Segment Start: Dataset records

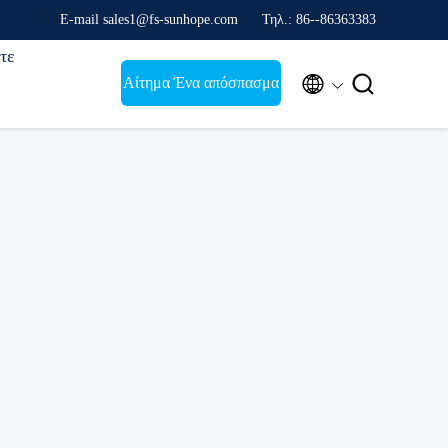
E-mail sales1@fs-sunhope.com
Τηλ.: 86--86363383
τε


Αίτημα Ένα απόσπασμα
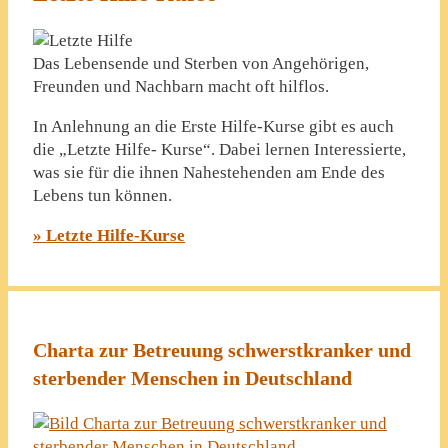
Das Lebensende und Sterben von Angehörigen,
Freunden und Nachbarn macht oft hilflos.
In Anlehnung an die Erste Hilfe-Kurse gibt es auch
die „Letzte Hilfe- Kurse“. Dabei lernen Interessierte,
was sie für die ihnen Nahestehenden am Ende des
Lebens tun können.
» Letzte Hilfe-Kurse
Charta zur Betreuung schwerstkranker und
sterbender Menschen in Deutschland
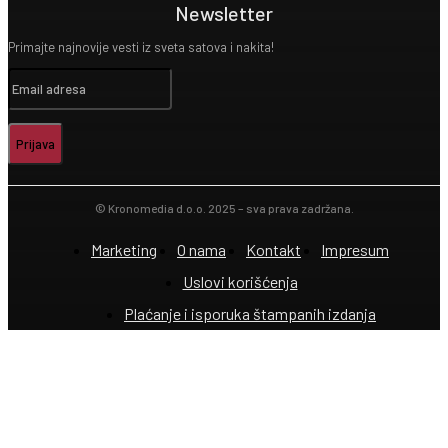
Newsletter
Primajte najnovije vesti iz sveta satova i nakita!
Prijava
© Kronomedia d.o.o. 2025 – sva prava zadržana.
Marketing
O nama
Kontakt
Impresum
Uslovi korišćenja
Plaćanje i isporuka štampanih izdanja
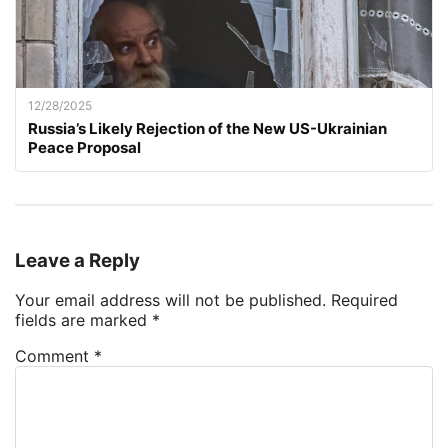
12/28/2025
Russia’s Likely Rejection of the New US-Ukrainian
Peace Proposal
Leave a Reply
Your email address will not be published.
Required
fields are marked
*
Comment
*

Segment End: Dataset records

## Written task
Restate the material word for word; no picture should appear in the copy.

## Your response
E-mail sales1@fs-sunhope.com
Τηλ.: 86--86363383
τε


Αίτημα Ένα απόσπασμα
Das Lebensende und Sterben von Angehörigen,
Freunden und Nachbarn macht oft hilflos.
In Anlehnung an die Erste Hilfe-Kurse gibt es auch
die „Letzte Hilfe- Kurse“. Dabei lernen Interessierte,
was sie für die ihnen Nahestehenden am Ende des
Lebens tun können.
» Letzte Hilfe-Kurse
Charta zur Betreuung schwerstkranker und
sterbender Menschen in Deutschland
Newsletter
Primajte najnovije vesti iz sveta satova i nakita!
Prijava
© Kronomedia d.o.o. 2025 – sva prava zadržana.
Marketing
O nama
Kontakt
Impresum
Uslovi korišćenja
Plaćanje i isporuka štampanih izdanja
12/28/2025
Russia’s Likely Rejection of the New US-Ukrainian
Peace Proposal
Leave a Reply
Your email address will not be published.
Required
fields are marked
*
Comment
*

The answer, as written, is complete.